In the latest round of Education Lab IQ, we answer the question that received the most votes from readers: Do we focus too much on preparing students for college?

Share story

In the latest round of Education Lab IQ, the question that received the most votes from readers was: “The current testing-oriented education environment seems to assume that every student should go to college. Is this a realistic assumption, or should we be focusing also on educating students who are not ‘college material?’ ”

Thanks to Christopher Hodgkin, who submitted it, and all of you who voted.

As soon as we posted this question online, several readers pointed out what they saw as a false dichotomy embedded within it. That is, the old image of college as four years on an ivy-covered campus is increasingly giving way to programs that offer hit-the-ground-running career skills, often developed outside of libraries and lecture halls.

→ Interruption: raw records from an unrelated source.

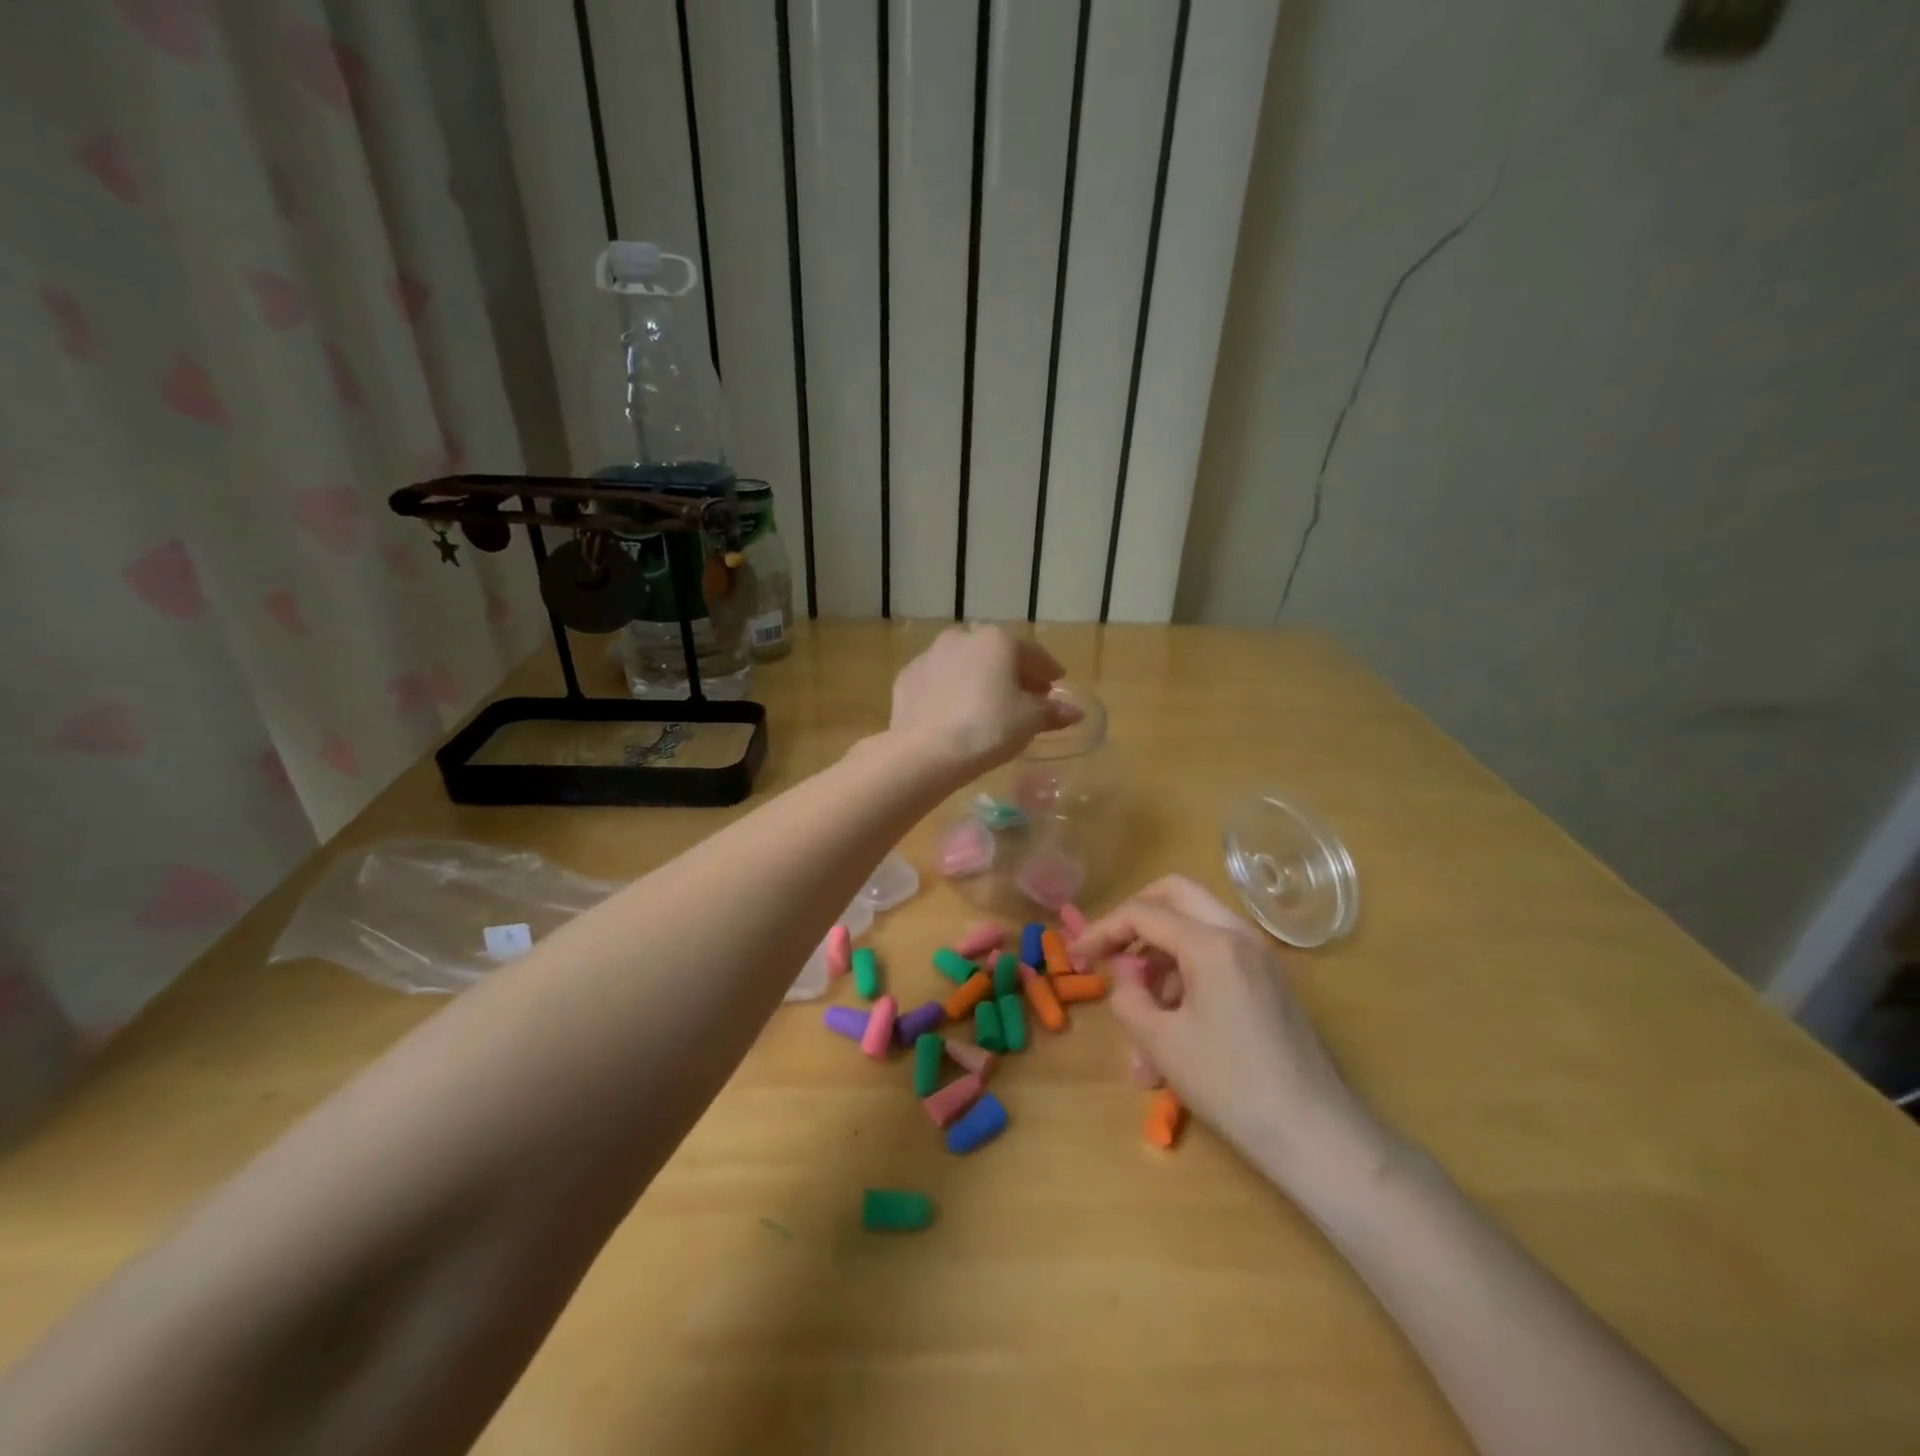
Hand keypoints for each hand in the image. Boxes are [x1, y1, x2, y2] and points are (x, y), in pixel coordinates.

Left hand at [889, 625, 1080, 775]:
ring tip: (988, 703)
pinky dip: (951, 690)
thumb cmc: (988, 729)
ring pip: (964, 663)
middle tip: (1024, 696)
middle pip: (996, 653)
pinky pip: (938, 680)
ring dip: (979, 677)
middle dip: (1012, 672)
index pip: (1032, 653)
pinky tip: (955, 711)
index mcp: (997, 640)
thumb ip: (1052, 712)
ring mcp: (930, 655)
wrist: (925, 751)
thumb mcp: (1028, 721)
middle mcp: (962, 638)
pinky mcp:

The trouble is, Washington’s beefed-up requirements for a high-school diploma — which focus primarily on more rigorous academics — seem to be at odds with the need: some 600,000 jobs forecast in the next four years that will require specialized training or certification, but not necessarily a college degree.

Meanwhile, state officials say the number of students enrolling in career and technical education (known as CTE) has grown, from 18.5 percent of all ninth-through-12th graders in the 2006-07 school year to 20 percent this year.

Those numbers represent an overall average, of course. The reality between districts varies widely, with rural areas tending to offer more career-training programs than urban ones.

“There are a lot of young people who went out to college like we asked them to and had no idea why,” says Ken Emmil, assistant superintendent for Career and College Readiness at the state Office of Superintendent of Public Instruction. “We have a significant population of kids who graduate high school and go into college with no end in mind.”

Apparently, many of those students never complete their higher-education degrees.

So the short answer to this Education Lab IQ question is: Yes, state officials say we must provide more career-pathway options for kids who don’t want to go to college.

Earlier this month, the business group Washington Roundtable released a study showing that only 31 percent of high-school graduates here go on to earn a college degree or training certificate after graduation.

Jay Leviton, who has been running the Career and Technical Education program in the Renton School District for more than three decades, cringes at that number.

“We tell kids, ‘You will be successful with a college degree,’ but we know that’s not always true,” he said. “And who’s going to build our houses or fix our cars or fix our plumbing?”

For this reason, Renton now defines “college” as any kind of education or training post-high school, and Leviton notes that many living-wage jobs — medical assistant, for example — do not demand a four-year degree.

Like Kent and Bellevue, Renton schools are introducing CTE classes much earlier than they used to, rooting the idea of career training in middle school. Next fall, Renton’s new Vera Risdon Middle School will open with labs for robotics, aerospace and health careers.

Kent, meanwhile, is sending 50 high-school students from Phoenix Academy through a program at Green River Community College where they will learn mechatronics (a combination of electronics and mechanics) while simultaneously racking up credits toward an associate degree. And those 11th- and 12th-graders already see their younger siblings receiving career training in middle and elementary grades.

“High school’s too late to start,” said Lori Paxton, director of CTE in Kent.

Bellevue, too, says demand for career training is on the rise among seventh- and eighth-graders, particularly in computer coding.

“I was certain this was more than a middle-school student could handle,” said Marilyn Henselman who directs CTE in that district. “But we added a class in Python 2 — which is what some kids are doing in college — and they all wanted it. It was crazy. I couldn’t believe it.”

This scenario fits into a file you could name Everything-Old-is-New-Again. In other words, we have been here before.

Education in the trades soared between World War I and 1960. But since then, it has been attacked by academics and researchers as a second-class tier into which students of color are too often funneled. Not surprisingly, CTE programs in many districts began to wither.

But supporters like Emmil point out that trades today often require students to possess solid math skills. And Washington’s most robust programs have strong partnerships with industry.

The college prep vs. vocational education argument frustrates Heidi Bennett, a Seattle parent who sees a hole in her district’s career-training options.

She wonders why Washington can’t create something statewide like the popular Running Start program — but for career certification, rather than academic credit.

Running Start allows high-school juniors and seniors to take classes at community college, earning a diploma and an associate degree simultaneously. Bennett envisions something similar for career-and-technical training, a program that would allow students to leave 12th grade with their diploma and credentials to work in automotive, nursing or other fields that don’t require a bachelor’s degree.

“Wouldn’t it be great if we could use a CTE certificate as a carrot, something that would give kids a vision for a career?” she said.

In fact, Career Start already exists in the Highline and Federal Way school districts.

Bennett plans to ask the statewide PTA to adopt the model as a statewide priority.

“Let’s face it, not all kids want to go on to more school for four years, but every kid deserves a real career opportunity when they get out of high school,” Bennett said.